The goal in Kosovo was to limit Serbia's geographic influence and to ignite a chain of events that would lead to Milosevic's ouster. Those goals were achieved: Milosevic was forced from power in the fall of 2000, largely because of a chain of events stemming from that war. His ouster, as I wrote in The New York Times on Oct. 6, 2000, meant the de facto death of the last ruling Communist Party in Europe, even if in its final years it had adopted national-fascism as a tactic. Because the war was in significant measure a result of the efforts of a single individual, Secretary of State Madeleine Albright, it demonstrated how individuals can dramatically alter history for the better.
Kosovo thus symbolized the power of human agency over impersonal forces in order to wrest a victory for human rights. This is a popular cause among liberal journalists and intellectuals, as is the desire to do something to punish the massive human rights violations of the al Assad regime. The comparison between Kosovo and Syria follows from that. But it is a flawed comparison: Elegantly toppling Milosevic incurred no negative side effects. Toppling al Assad could lead to a power center in the Levant as friendly to transnational jihadists as the one in Taliban-controlled Afghanistan was in the late 1990s until 2001.
Of course, the Obama administration will try to calibrate its military effort in a way to avoid further jihadi chaos in Syria. But even with overwhelming firepower, it is not necessarily in control. Whereas ending Milosevic's rule meant an end to ethnic cleansing, it is far from certain that sectarian carnage would end with al Assad's demise; it might possibly even intensify, with Sunnis exacting revenge on a weakened and cornered Alawite community.
Obama faces a dilemma more extreme than the one Clinton faced in Kosovo. If he chooses limited military strikes to send a message against the use of chemical weapons, he risks looking weak, especially following the powerful rhetoric employed by his secretary of state, John Kerry. If he chooses regime change -- while not calling it that -- he threatens to unleash a jihadi nightmare.
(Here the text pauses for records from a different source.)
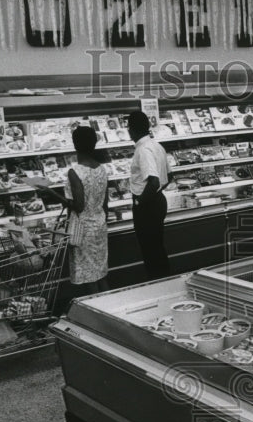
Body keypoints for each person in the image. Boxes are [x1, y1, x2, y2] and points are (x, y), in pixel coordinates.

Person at [32, 125, 109, 296]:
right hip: (99, 224)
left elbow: (78, 206)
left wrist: (52, 193)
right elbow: (105, 202)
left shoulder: (75, 172)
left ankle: (97, 311)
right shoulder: (102, 169)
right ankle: (109, 306)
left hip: (83, 230)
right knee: (100, 272)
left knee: (89, 276)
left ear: (74, 145)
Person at [128, 110, 171, 280]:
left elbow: (153, 181)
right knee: (157, 247)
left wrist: (139, 202)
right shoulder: (156, 145)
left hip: (147, 205)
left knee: (149, 250)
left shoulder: (143, 150)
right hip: (158, 201)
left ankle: (157, 282)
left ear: (130, 129)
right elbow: (168, 177)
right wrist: (157, 192)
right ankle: (164, 280)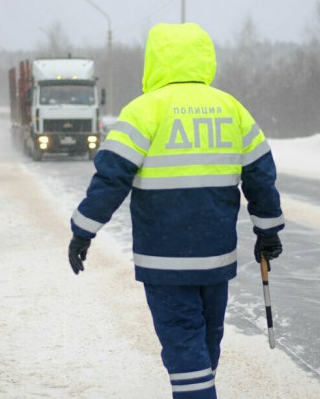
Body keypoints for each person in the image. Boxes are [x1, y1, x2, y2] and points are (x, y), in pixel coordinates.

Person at [68, 23, 284, 399]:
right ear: (204, 58)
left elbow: (111, 178)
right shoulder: (231, 109)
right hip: (216, 258)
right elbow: (260, 176)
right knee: (205, 342)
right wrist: (267, 231)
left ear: (155, 60)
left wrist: (83, 230)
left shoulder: (143, 111)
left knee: (185, 347)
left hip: (164, 258)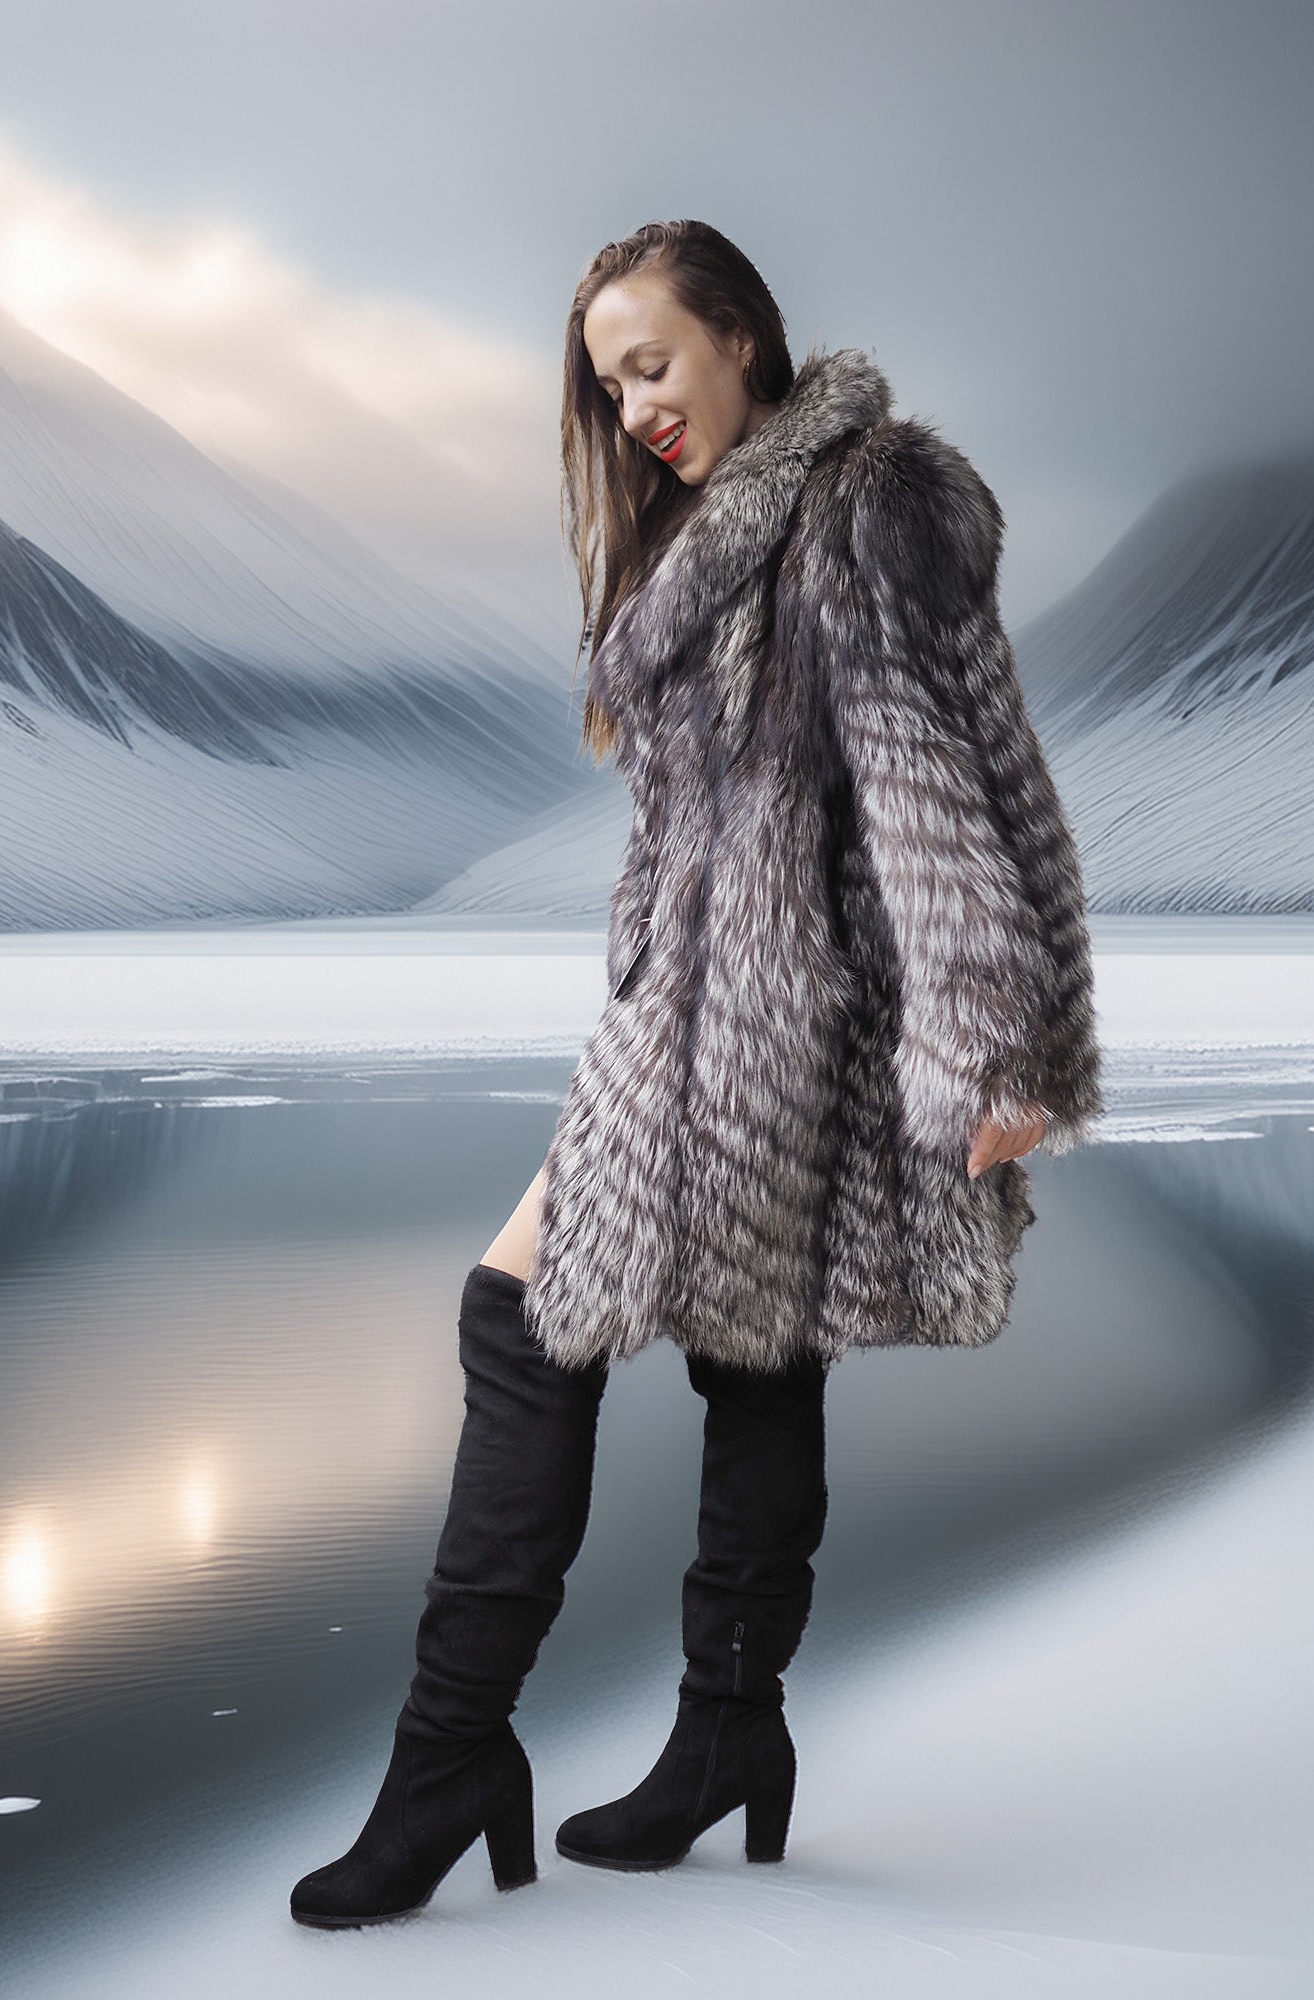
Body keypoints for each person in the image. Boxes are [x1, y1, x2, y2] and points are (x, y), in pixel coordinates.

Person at [289, 219, 1102, 1928]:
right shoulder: (711, 540)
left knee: (569, 1328)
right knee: (716, 1356)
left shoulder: (859, 506)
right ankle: (703, 1738)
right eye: (607, 385)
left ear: (741, 333)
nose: (635, 408)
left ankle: (471, 1758)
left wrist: (997, 1047)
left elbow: (937, 788)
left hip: (794, 1025)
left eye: (652, 363)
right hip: (689, 1017)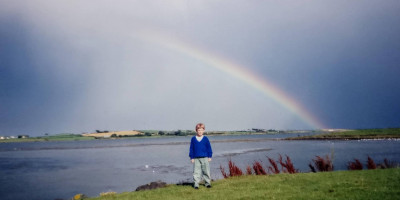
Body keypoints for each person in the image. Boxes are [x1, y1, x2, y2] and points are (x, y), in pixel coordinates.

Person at [189, 123, 213, 189]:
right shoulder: (193, 139)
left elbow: (209, 148)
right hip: (196, 158)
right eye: (199, 130)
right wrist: (192, 157)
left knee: (206, 171)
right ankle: (196, 184)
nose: (200, 131)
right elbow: (191, 148)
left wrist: (210, 156)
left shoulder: (205, 139)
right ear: (196, 130)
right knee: (196, 172)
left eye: (201, 130)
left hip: (205, 157)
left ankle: (207, 183)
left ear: (203, 130)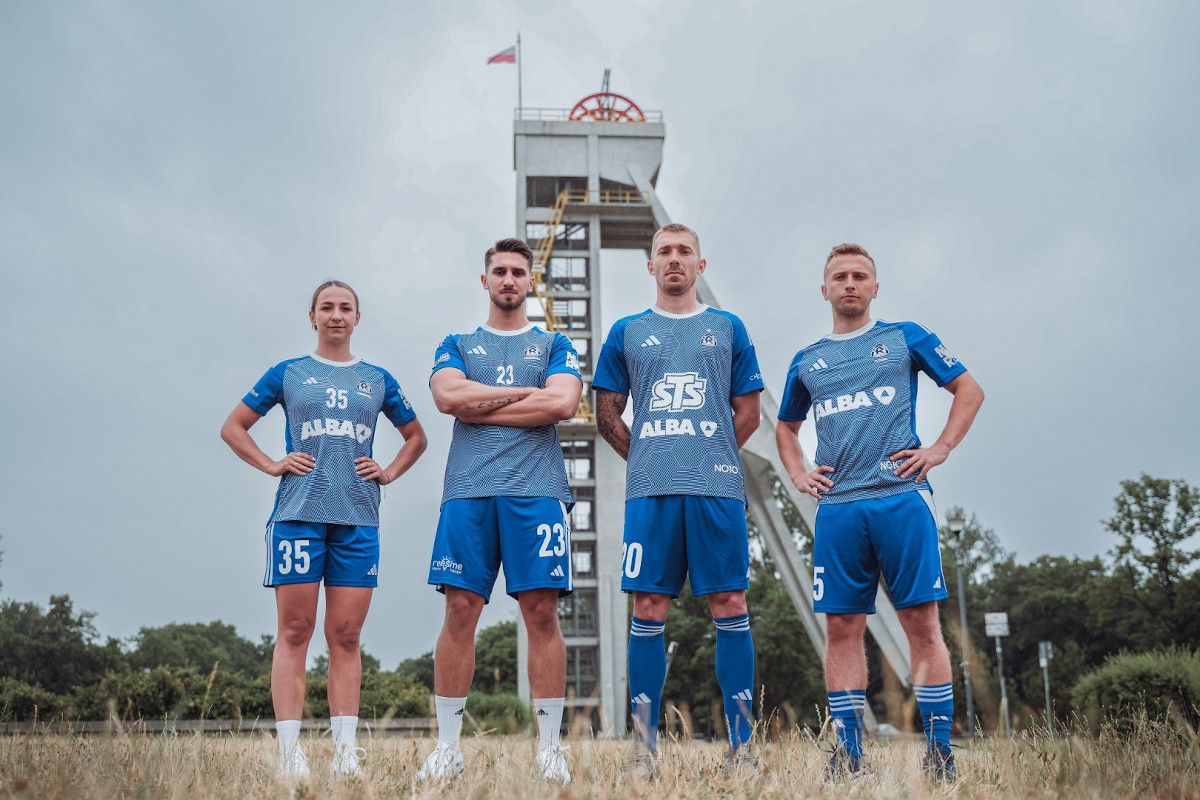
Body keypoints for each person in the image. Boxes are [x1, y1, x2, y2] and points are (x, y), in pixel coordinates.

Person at [774, 243, 985, 782]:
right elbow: (785, 428)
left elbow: (969, 390)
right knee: (842, 627)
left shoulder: (904, 336)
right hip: (839, 508)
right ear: (824, 290)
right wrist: (798, 473)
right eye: (839, 277)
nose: (849, 284)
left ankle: (940, 754)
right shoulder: (807, 359)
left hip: (900, 498)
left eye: (859, 276)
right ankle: (848, 755)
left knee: (922, 623)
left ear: (875, 286)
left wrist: (938, 450)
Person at [220, 280, 427, 780]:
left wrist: (390, 471)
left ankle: (344, 752)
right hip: (298, 515)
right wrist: (272, 464)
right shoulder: (289, 373)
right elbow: (233, 427)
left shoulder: (376, 379)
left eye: (346, 308)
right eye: (327, 308)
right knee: (295, 630)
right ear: (311, 316)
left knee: (347, 635)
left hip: (358, 517)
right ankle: (291, 753)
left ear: (358, 318)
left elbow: (416, 437)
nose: (337, 315)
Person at [592, 223, 764, 775]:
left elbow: (749, 412)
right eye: (663, 252)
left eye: (683, 252)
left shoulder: (728, 327)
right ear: (649, 266)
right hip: (651, 492)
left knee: (731, 606)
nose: (673, 260)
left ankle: (742, 749)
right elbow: (607, 414)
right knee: (647, 609)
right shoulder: (626, 331)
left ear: (700, 264)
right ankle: (643, 751)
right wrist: (649, 457)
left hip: (716, 489)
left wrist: (707, 452)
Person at [417, 237, 583, 786]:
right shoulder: (457, 343)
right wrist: (520, 399)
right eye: (499, 271)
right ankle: (447, 749)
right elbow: (446, 399)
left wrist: (479, 403)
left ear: (530, 282)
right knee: (460, 611)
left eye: (518, 272)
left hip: (537, 493)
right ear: (484, 281)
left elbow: (561, 403)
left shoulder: (555, 343)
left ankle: (550, 749)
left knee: (541, 613)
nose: (509, 279)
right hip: (468, 491)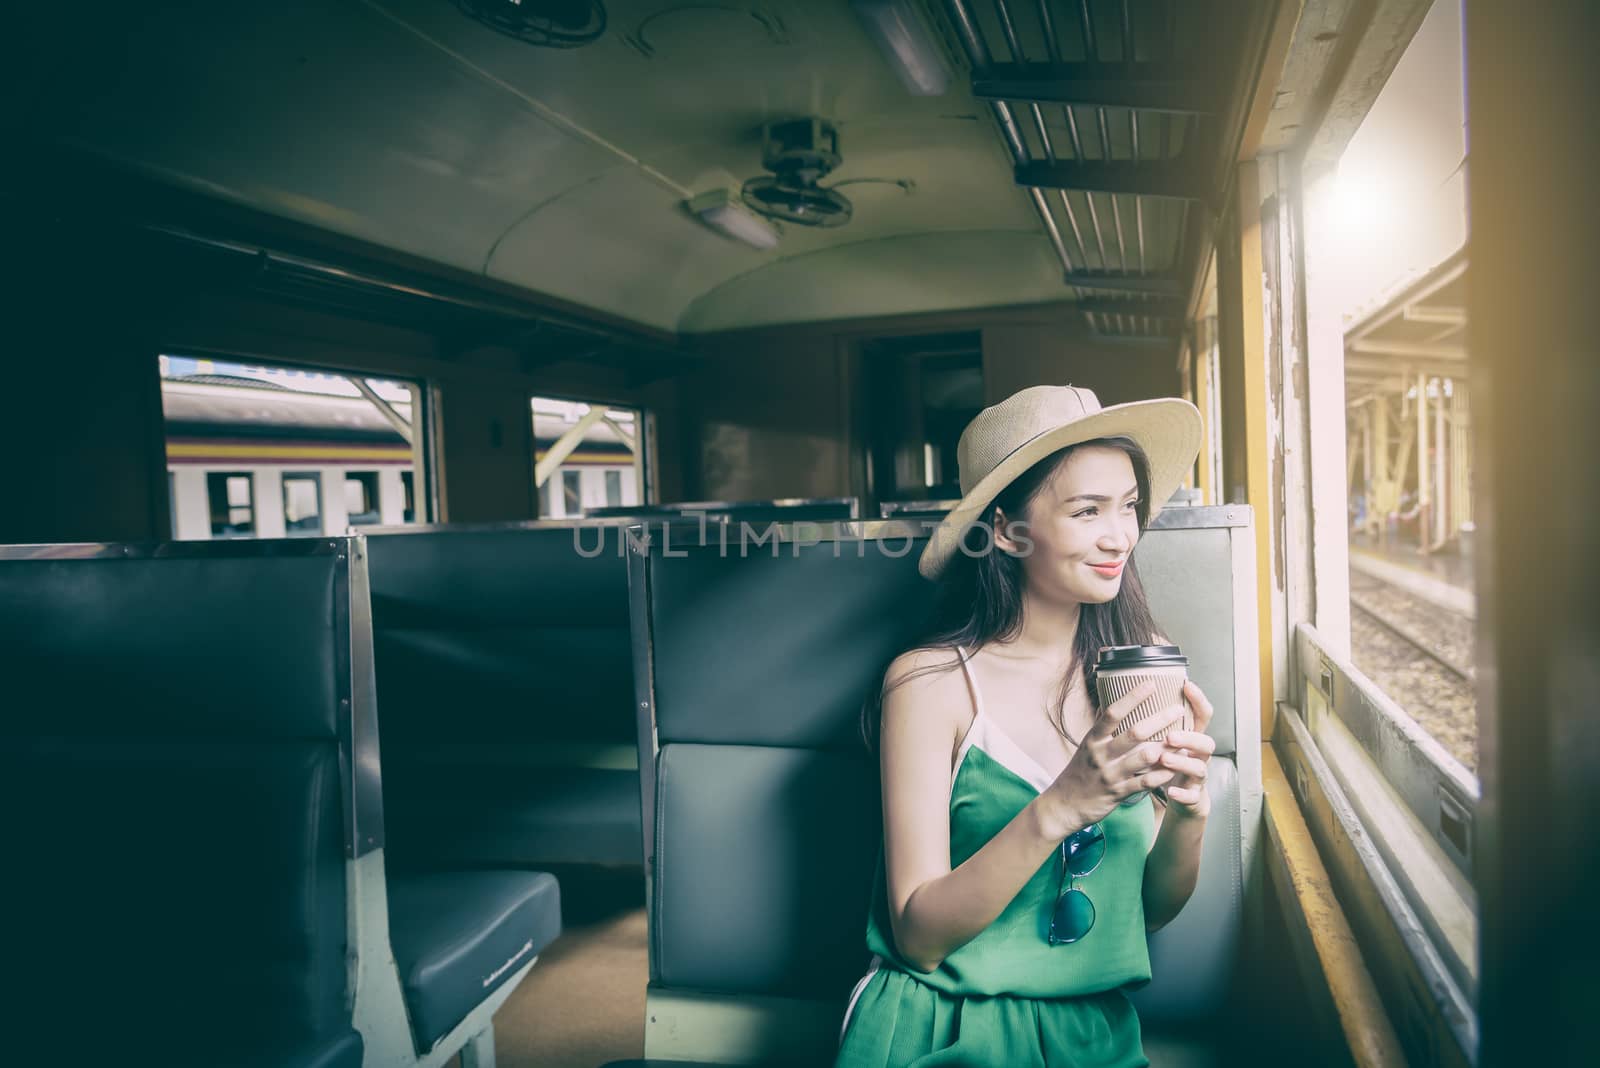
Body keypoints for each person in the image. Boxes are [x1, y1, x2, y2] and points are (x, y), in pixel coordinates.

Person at [837, 385, 1216, 1068]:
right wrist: (1063, 806)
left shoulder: (1139, 664)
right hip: (940, 1025)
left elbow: (1151, 910)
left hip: (1092, 1030)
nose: (1119, 535)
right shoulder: (929, 682)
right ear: (1009, 530)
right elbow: (918, 935)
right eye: (1087, 510)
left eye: (1128, 506)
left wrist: (1190, 811)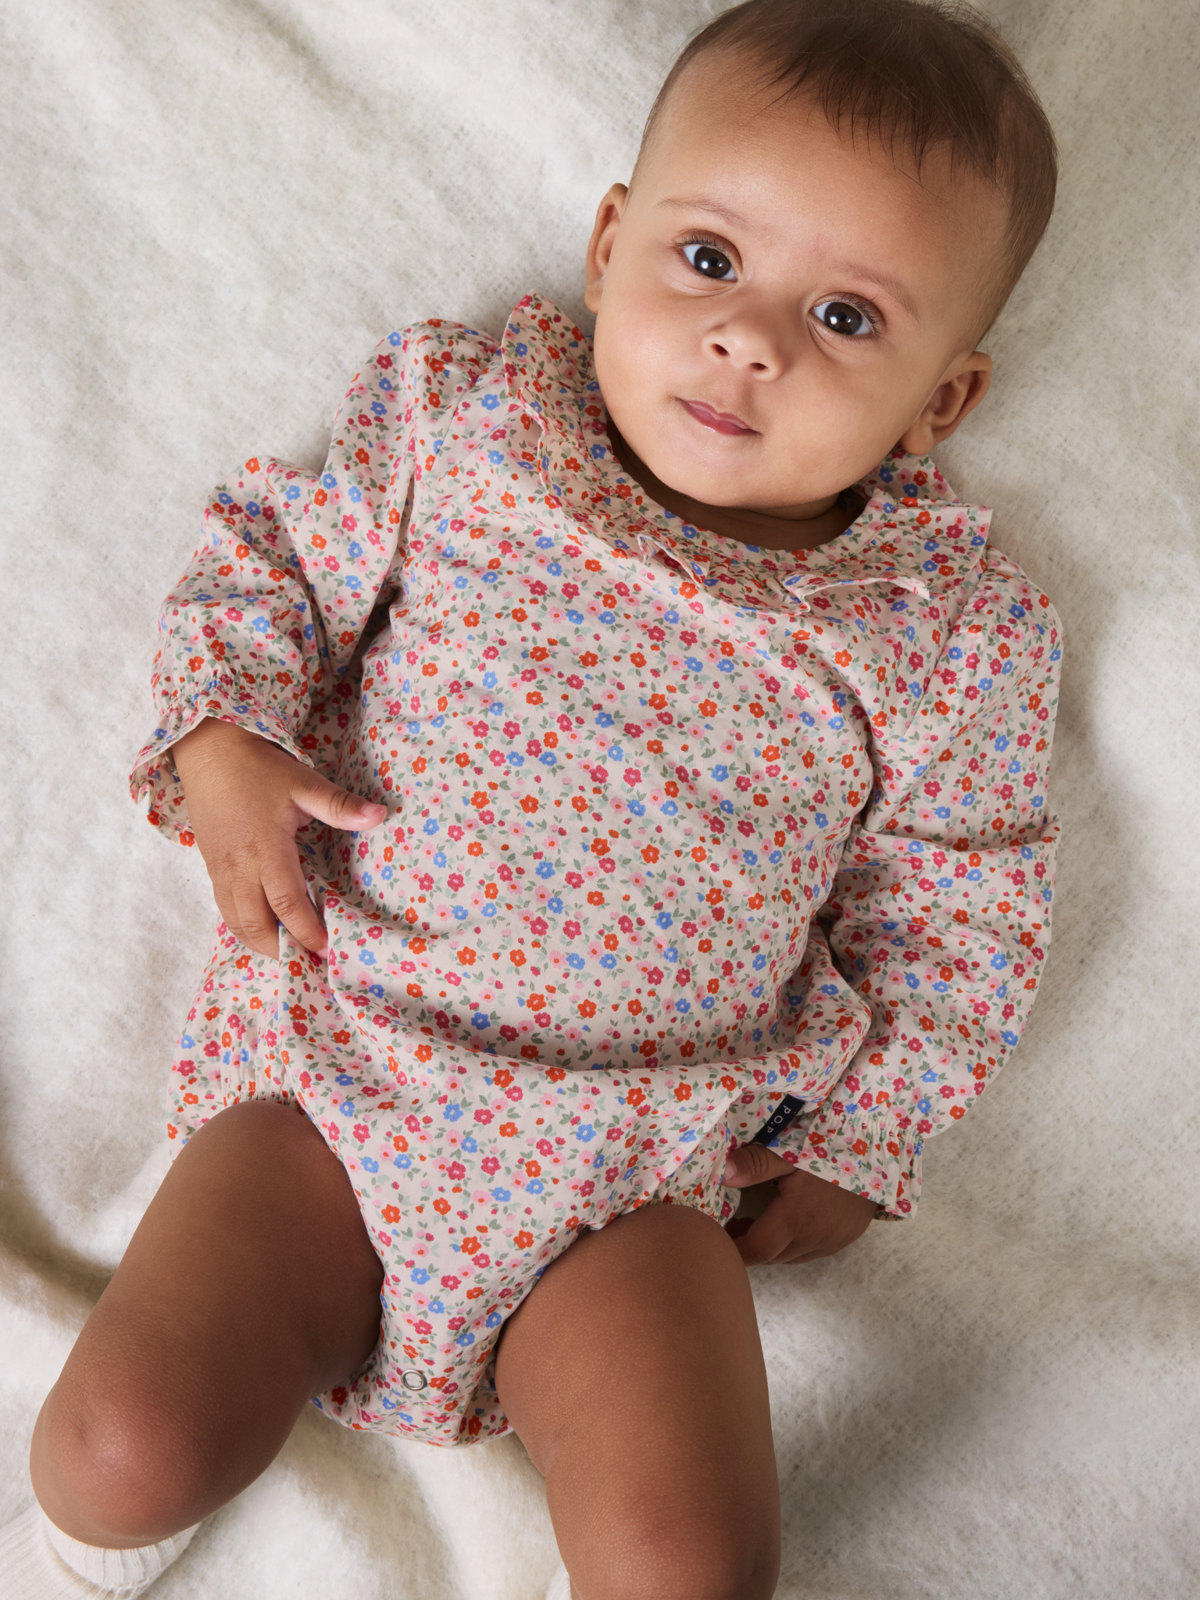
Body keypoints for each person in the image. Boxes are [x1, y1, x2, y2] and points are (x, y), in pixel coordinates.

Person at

He may try a middle option calibrated to seriously erode al Assad's power base while sending a message to Russia and Iran to help him negotiate a stable transfer of authority in Damascus -- something that might yet open up a wider diplomatic process with Iran. But that is obviously very difficult to do.
Keep another thing in mind about Kosovo. At that time, the United States had not been in a ground war for a quarter-century and thus the American people were not weary of war. Even so, Clinton rightly calculated that the public would not tolerate casualties on the ground in a war that did not involve a naked American interest. But the American public is now tottering from more than a decade of bloody ground war, and so Obama has even less leeway than Clinton, even as Syria presents a greater military challenge than Kosovo.
So far, Obama has handled the Middle East tolerably well. He has reduced and ended ground force commitments in Afghanistan and Iraq, while avoiding quagmires elsewhere in the face of regional change and chaos. This is in keeping with the leadership of a global maritime power that has serious military commitments in Asia and elsewhere, even as its energy dependency on the Middle East is on the wane. But Obama now faces a defining event that will test his commitment to keep America out of regional quicksand while being able to wield considerable power in the region at the same time. If Obama prosecutes a significant military operation, one thing is certain: Syria will be its own war for the United States with its own narrative, for better or worse.